De Nuestra Música de Jean-Luc Godard poco me atrevo a decir, más que la guerra una y otra vez, la ubicuidad dura y estéril de la guerra. Como en el fragmento de Juan Goytisolo, la casa ha sido devastada y sólo queda edificar ruinas, instalarnos en babélicas trincheras desde las cuales defendernos de la tosca mano del imperio, cualquiera que sea, cualquiera que tome el relevo. Este fragmento podría ser la vuelta de guante de la esperanza moderna de Le Corbusier que abre el artículo: explosiones, campos destruidos, derrumbamientos humanos, desplazamientos, ejecuciones como en el Infierno de Nuestra Música; bibliotecas enteras barridas como un auto da fe del mercado bélico, letras muertas, la importancia de escuchar al otro, la del otro de hablar, la urgencia de la poesía y el arte en el Purgatorio de Nuestra Música; para terminar en el Paraíso, irónicamente custodiado por idílicos marines estadounidenses. En la película queda al descubierto el absurdo, como la joven que se sacrifica con una cartera llena de libros “por Palestina y porque vivo en Tel Aviv. Deseo ver un lugar en el que parece posible una reconciliación”. Queda al descubierto la poesía en la secuencia en que Juan Goytisolo habla en la devastada biblioteca o en las calles de Sarajevo: la luz es el primer animal visible de lo invisible; quien mata a una persona por defender una idea, mata a una persona, no defiende una idea.

Godard así lo presenta:

“He aquí las músicas el resto es impostura
He aquí el contra plano el resto es procedimiento
Y hacia el paraíso he aquí la culminación
Y he aquí nuestro amor y nuestro entendimiento”

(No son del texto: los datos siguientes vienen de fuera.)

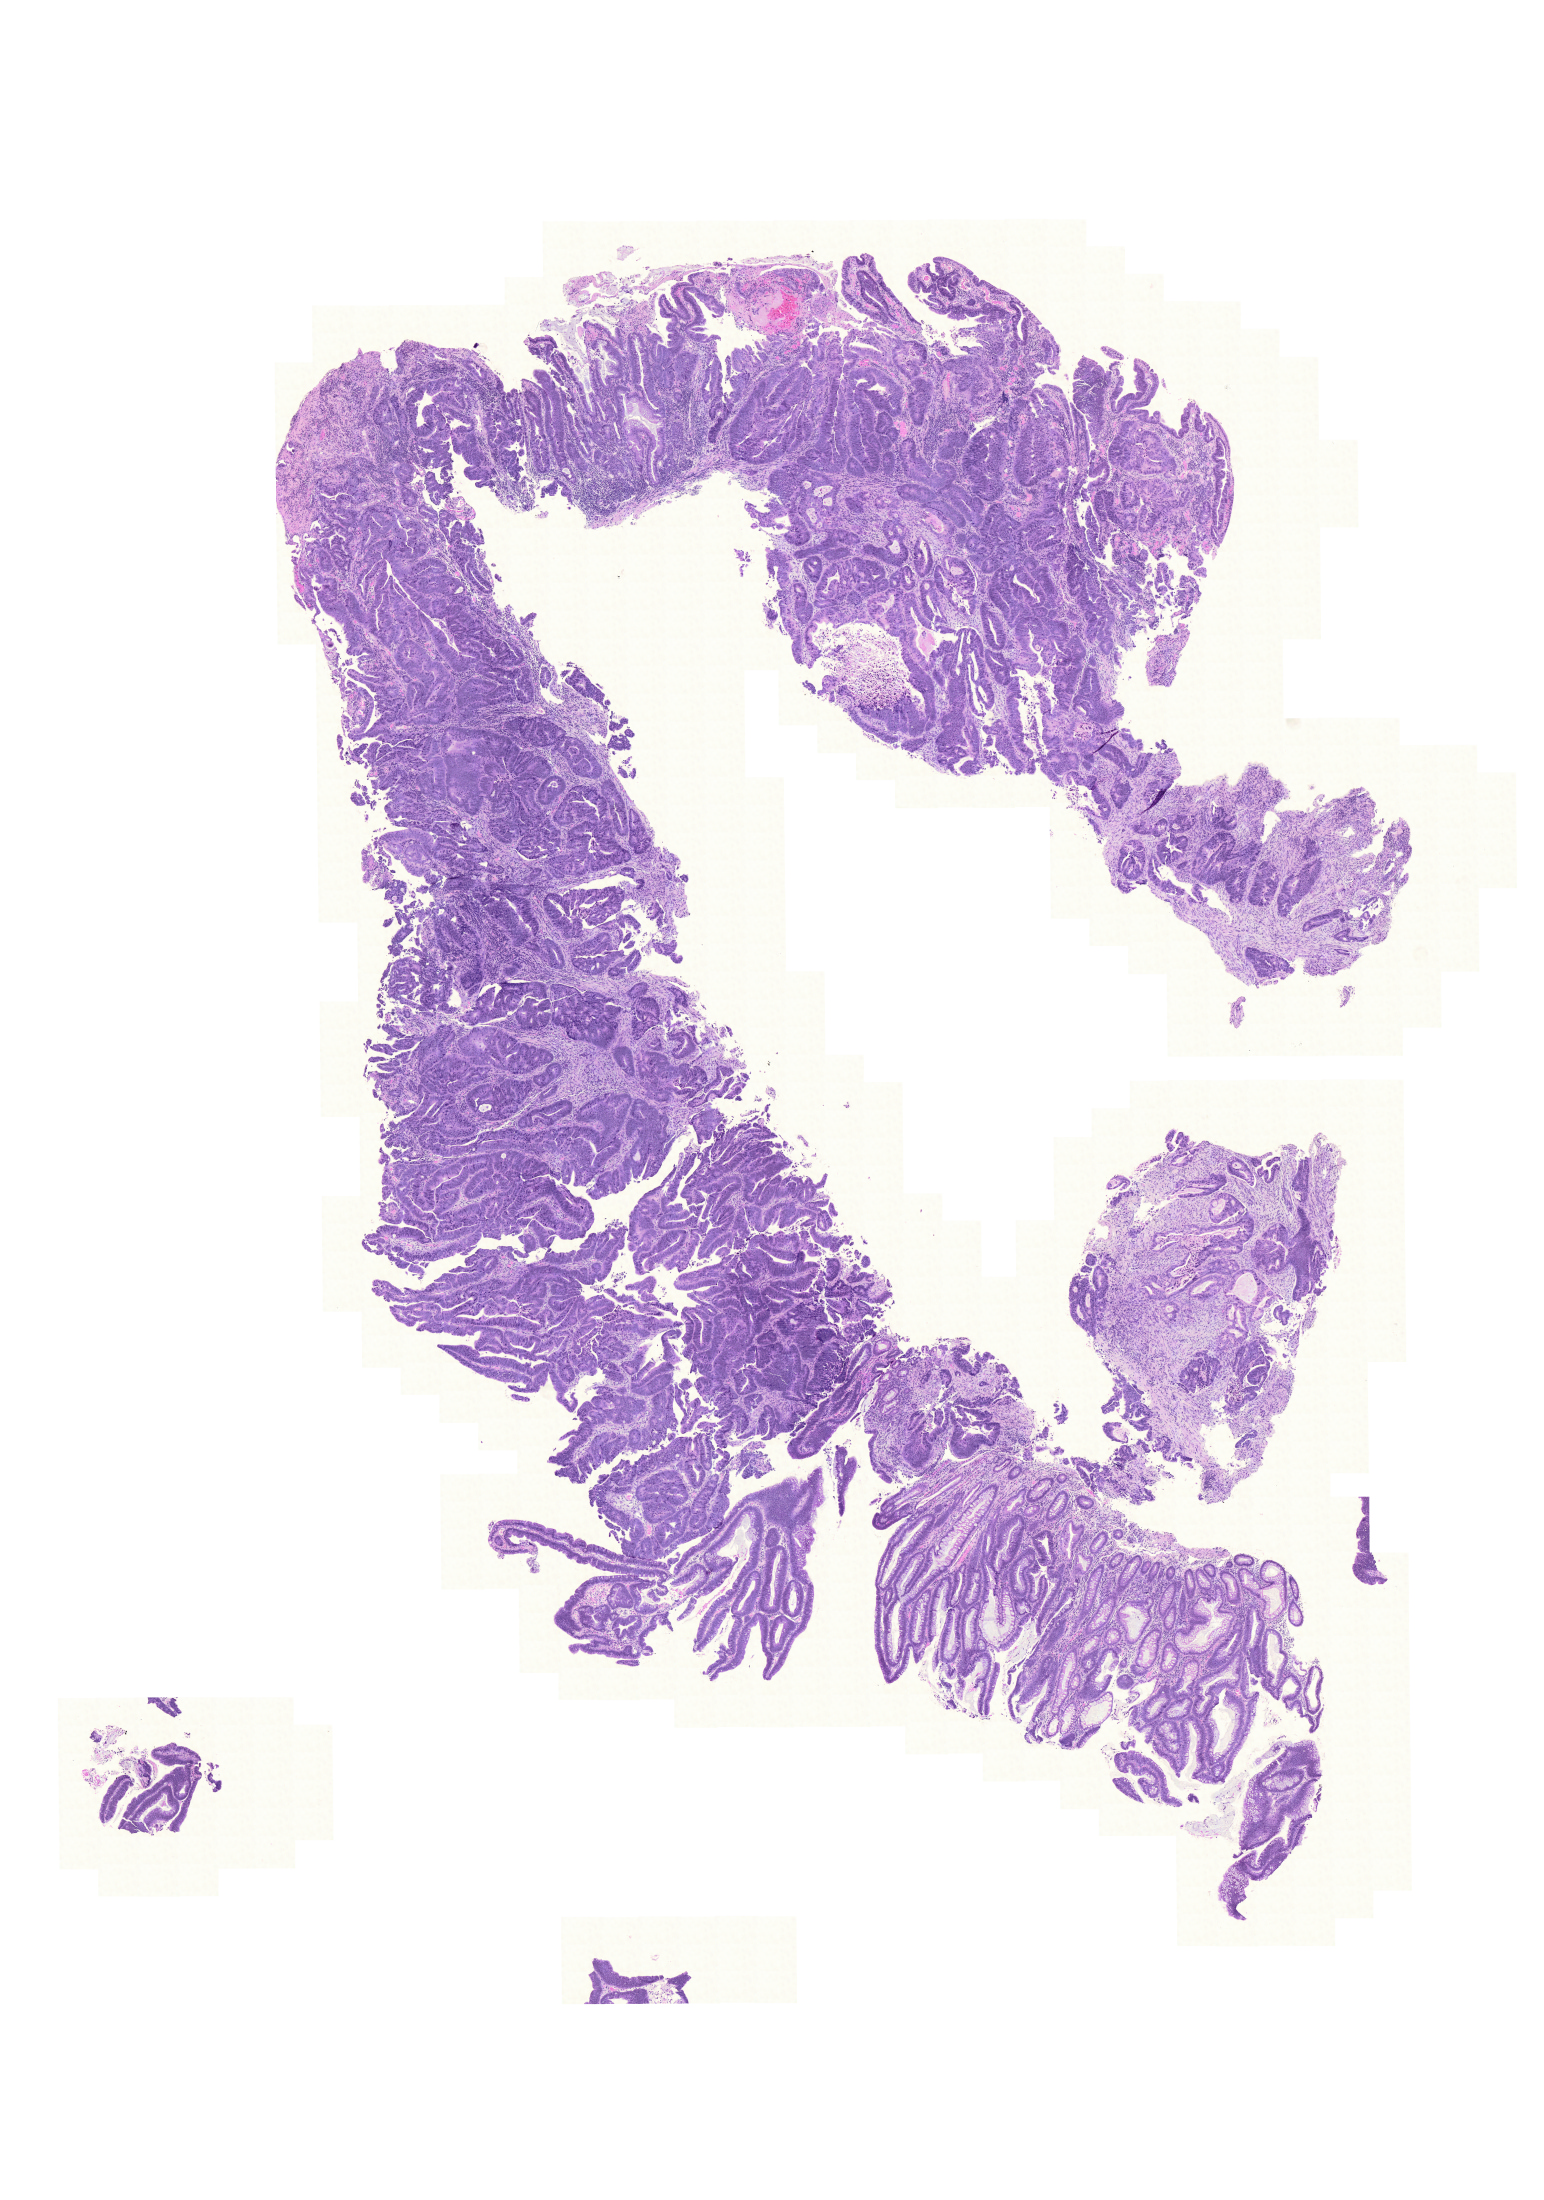
H&E-stained whole-slide image, whole scanned area (about 11.5 x 16.4 mm, from a 20x scan) shown as a low-resolution overview; formalin-fixed paraffin-embedded (FFPE) diagnostic section; colon, primary tumour sample. Female, age 82 years at initial diagnosis.
Diagnosis: Adenocarcinoma, NOS. AJCC pathologic stage: IV. Lymph nodes positive (case pathology): 4 of 16 examined.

Nuestra Música recrea el lado en sombra de nuestra casa ladeada, el lado que sufre la claustrofóbica existencia de horizontes estallados, del suelo árido y fisurado, de la memoria borrada. Porque la casa del otro está arrasada, pero “hay más inspiración y riqueza humana en la derrota que en la victoria”.

Apuntes:

Bombón el perro de Carlos Sorín fue proyectada en la Sección Oficial del 52 Festival Internacional de Cine de San Sebastián, en la que ganó el premio Fipresci.

Iván Z. de Andrés Duque fue proyectada en la sección especial Incorrectos junto a Arrebato (1979) de Iván Zulueta.

Nuestra Música de Jean-Luc Godard fue proyectada en la sección Zabaltegui: Perlas de otros Festivales. Obtuvo el Gran Premio Fipresci a la mejor película de 2004.